Some of those efforts have been very public. We are all aware of the colossal pain in the neck airport security has become, for example. Other efforts have been less visible, such as the electronic gathering of information on phone calls and emails undertaken by the National Security Agency.

It is that program that has recently come to the forefront as some in Congress search for ways to attack the president, despite the fact that the program originated in the Bush administration following the 9/11 attacks.

Well, I have to admit that the scope of this recently revealed program was a bit troublesome at first. The idea that somewhere on a hard drive at NSA headquarters there may be a record of an email containing pungent comments about a patdown at YRA just waiting to cause trouble for me was a bit scary.

At least it was, until I realized that a tiny bit of information hidden among several billion messages is, for all practical purposes, invisible. Moreover, even with this surveillance, the government probably has less information on me than Google, iTunes and the book club I belong to.

Still, I do have sympathy for the view that the government may be going too far in snooping into our affairs, although that is balanced by the hope that security procedures will allow me to watch a football game without a pressure cooker full of BBs exploding under my seat during the second quarter.

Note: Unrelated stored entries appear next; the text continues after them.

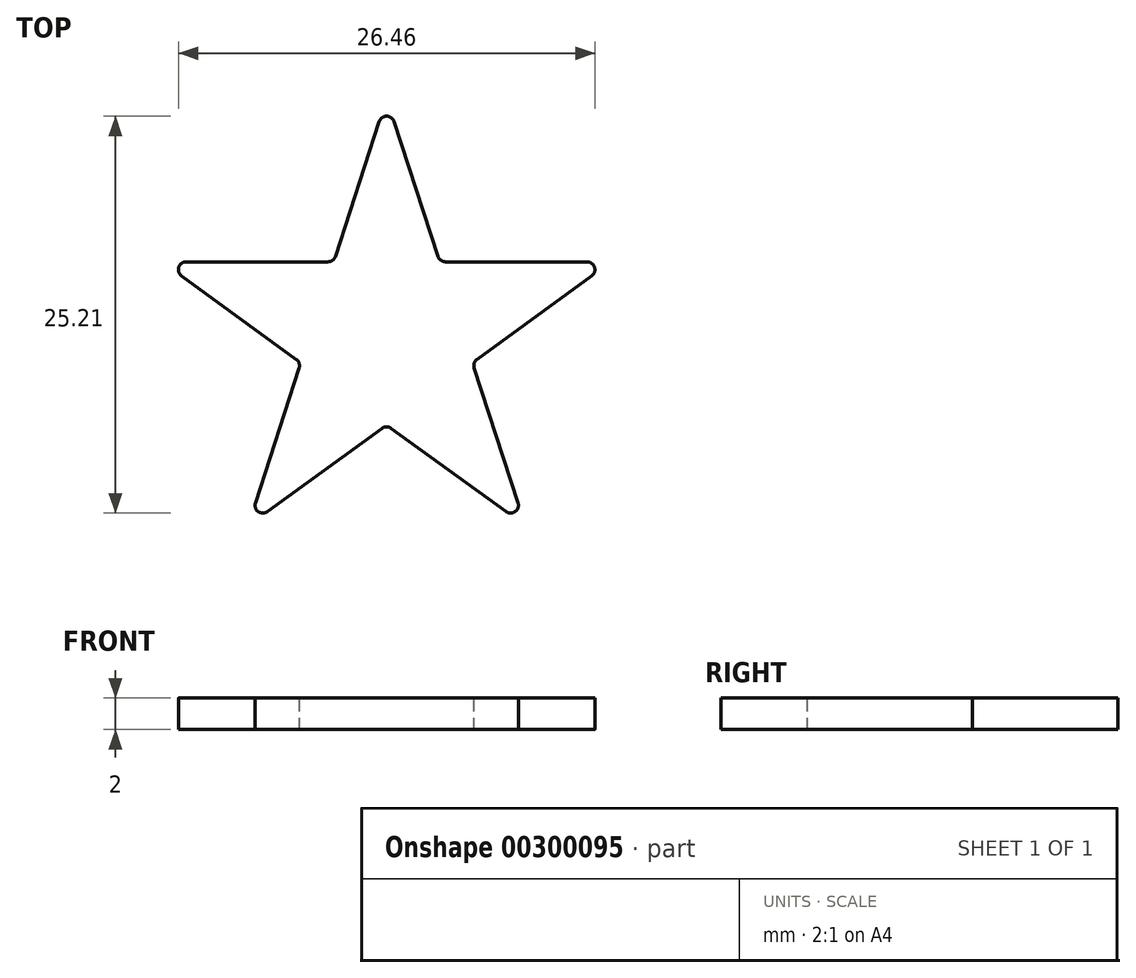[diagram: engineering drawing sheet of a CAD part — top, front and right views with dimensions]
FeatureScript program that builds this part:
annotation { "Feature Type Name" : "Feature", "Feature Type Description" : "" }
export const myFeature = defineFeature(function(context is Context, id is Id, definition is map)
    precondition{}
    {
        {
            var Q0;
            Q0=qCreatedBy(makeId("Top.planeOp"),FACE);
            var sketch = newSketch(context, id + "F0", { "sketchPlane" : qUnion([Q0])});
            skCircle(sketch, "E0.cCircle", {"center": v(0, 0) * mm, "radius": 15 * mm, "construction": true});
            skLineSegment(sketch, "E0.0", {"start": v(0, 15) * mm, "end": v(14.27, 4.64) * mm, "construction": true});
            skLineSegment(sketch, "E0.1", {"start": v(14.27, 4.64) * mm, "end": v(8.82, -12.14) * mm, "construction": true});
            skLineSegment(sketch, "E0.2", {"start": v(8.82, -12.14) * mm, "end": v(-8.82, -12.14) * mm, "construction": true});
            skLineSegment(sketch, "E0.3", {"start": v(-8.82, -12.14) * mm, "end": v(-14.27, 4.64) * mm, "construction": true});
            skLineSegment(sketch, "E0.4", {"start": v(-14.27, 4.64) * mm, "end": v(0, 15) * mm, "construction": true});
            skLineSegment(sketch, "E1", {"start": v(0, 15) * mm, "end": v(-3.37, 4.64) * mm});
            skLineSegment(sketch, "E2", {"start": v(-8.82, -12.14) * mm, "end": v(0, -5.73) * mm});
            skLineSegment(sketch, "E3", {"start": v(-14.27, 4.64) * mm, "end": v(-3.37, 4.64) * mm});
            skLineSegment(sketch, "E4", {"start": v(8.82, -12.14) * mm, "end": v(5.45, -1.77) * mm});
            skLineSegment(sketch, "E5", {"start": v(-14.27, 4.64) * mm, "end": v(-5.45, -1.77) * mm});
            skLineSegment(sketch, "E6.trimOffspring", {"start": v(3.37, 4.64) * mm, "end": v(14.27, 4.64) * mm});
            skLineSegment(sketch, "E7.trimOffspring", {"start": v(-5.45, -1.77) * mm, "end": v(-8.82, -12.14) * mm});
            skLineSegment(sketch, "E8.trimOffspring", {"start": v(0, -5.73) * mm, "end": v(8.82, -12.14) * mm});
            skLineSegment(sketch, "E9.trimOffspring", {"start": v(5.45, -1.77) * mm, "end": v(14.27, 4.64) * mm});
            skLineSegment(sketch, "E10.trimOffspring", {"start": v(3.37, 4.64) * mm, "end": v(0, 15) * mm});
            skSolve(sketch);
        }
        {
            var Q0;
            Q0=makeQuery(id+"F0.imprint","IMPRINT",FACE,{"disambiguationData":[TD([[makeQuery(id+"F0.imprint","IMPRINT",EDGE,{"derivedFrom":sQuery(id+"F0.wireOp",EDGE,"E1")}),1.0]])]});
            extrude(context, id + "F1", {"entities" : qUnion([Q0]), "depth" : 2 * mm});
        }
        {
            var Q0;
            Q0=makeQuery(id+"F1.opExtrude","SWEPT_EDGE",EDGE,{"disambiguationData":[OSD([sQuery(id+"F0.wireOp",EDGE,"E1"),sQuery(id+"F0.wireOp",EDGE,"E10.trimOffspring")])]});
            var Q1;
            Q1=makeQuery(id+"F1.opExtrude","SWEPT_EDGE",EDGE,{"disambiguationData":[OSD([sQuery(id+"F0.wireOp",EDGE,"E3"),sQuery(id+"F0.wireOp",EDGE,"E5")])]});
            var Q2;
            Q2=makeQuery(id+"F1.opExtrude","SWEPT_EDGE",EDGE,{"disambiguationData":[OSD([sQuery(id+"F0.wireOp",EDGE,"E6.trimOffspring"),sQuery(id+"F0.wireOp",EDGE,"E9.trimOffspring")])]});
            var Q3;
            Q3=makeQuery(id+"F1.opExtrude","SWEPT_EDGE",EDGE,{"disambiguationData":[OSD([sQuery(id+"F0.wireOp",EDGE,"E4"),sQuery(id+"F0.wireOp",EDGE,"E8.trimOffspring")])]});
            var Q4;
            Q4=makeQuery(id+"F1.opExtrude","SWEPT_EDGE",EDGE,{"disambiguationData":[OSD([sQuery(id+"F0.wireOp",EDGE,"E2"),sQuery(id+"F0.wireOp",EDGE,"E7.trimOffspring")])]});
            fillet(context, id + "F2", {"entities" : qUnion([Q0, Q1, Q2, Q3, Q4]), "radius" : 0.5 * mm, "tangentPropagation" : true, "allowEdgeOverflow" : false});
        }
        {
            var Q0;
            Q0=makeQuery(id+"F1.opExtrude","SWEPT_EDGE",EDGE,{"disambiguationData":[OSD([sQuery(id+"F0.wireOp",EDGE,"E2"),sQuery(id+"F0.wireOp",EDGE,"E8.trimOffspring")])]});
            var Q1;
            Q1=makeQuery(id+"F1.opExtrude","SWEPT_EDGE",EDGE,{"disambiguationData":[OSD([sQuery(id+"F0.wireOp",EDGE,"E4"),sQuery(id+"F0.wireOp",EDGE,"E9.trimOffspring")])]});
            var Q2;
            Q2=makeQuery(id+"F1.opExtrude","SWEPT_EDGE",EDGE,{"disambiguationData":[OSD([sQuery(id+"F0.wireOp",EDGE,"E6.trimOffspring"),sQuery(id+"F0.wireOp",EDGE,"E10.trimOffspring")])]});
            var Q3;
            Q3=makeQuery(id+"F1.opExtrude","SWEPT_EDGE",EDGE,{"disambiguationData":[OSD([sQuery(id+"F0.wireOp",EDGE,"E1"),sQuery(id+"F0.wireOp",EDGE,"E3")])]});
            var Q4;
            Q4=makeQuery(id+"F1.opExtrude","SWEPT_EDGE",EDGE,{"disambiguationData":[OSD([sQuery(id+"F0.wireOp",EDGE,"E5"),sQuery(id+"F0.wireOp",EDGE,"E7.trimOffspring")])]});
            fillet(context, id + "F3", {"entities" : qUnion([Q0, Q1, Q2, Q3, Q4]), "radius" : 0.5 * mm, "tangentPropagation" : true, "allowEdgeOverflow" : false});
        }
    });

There are those who contend that freedom should never be compromised in favor of security. They are fond quoting Ben Franklin, who is credited with saying, “Those who surrender freedom for security will not have, nor do they deserve, either one.”

On the other hand, there are those who strive for perfect security, and are more likely to support restrictions on that freedom to achieve it.

Neither side is being realistic, of course. No government can provide perfect security to its citizens.

On the other hand, there is no such thing as perfect freedom, and without security, our freedom is very much compromised — a fact Mr. Franklin, as a newspaperman, should have been aware of. Back in his day, printing an unpopular opinion could, and sometimes did, bring a mob bent on compromising your freedom of the press by smashing your printing press.

The plain fact is that freedom is necessary to live our lives the way we want to, but without security, that freedom is, for all practical purposes, meaningless. One cannot be free if he is living in fear of criminal behavior in his community or financial ruin due to financial manipulations by banks that are “too big to fail.”

The trick, then, is to find a balance between freedom and security; in other words, drawing a line between the two.

But, just as there cannot be perfect security or perfect freedom, there will never be a perfect place to draw that line, and the line will always be fuzzy rather than sharply drawn. Just where to place that limit will be an everlasting issue in a democratic society such as ours. Compromise, although it has become a dirty word among the more radical among us, will be necessary.

In the end, I’m not paranoid about the collection of telephone and email data by the National Security Agency. It is always possible, I suppose, that the information could be misused, but I suspect the odds of that happening are about the same as my being the victim of a terroristic attack.

Realistically, I’m more likely to be struck by lightning.

That doesn’t mean that I won’t keep an eye out for such abuse, which could come from either end of the political spectrum, because, in the words of Thomas Jefferson, “Eternal vigilance is the price of liberty.”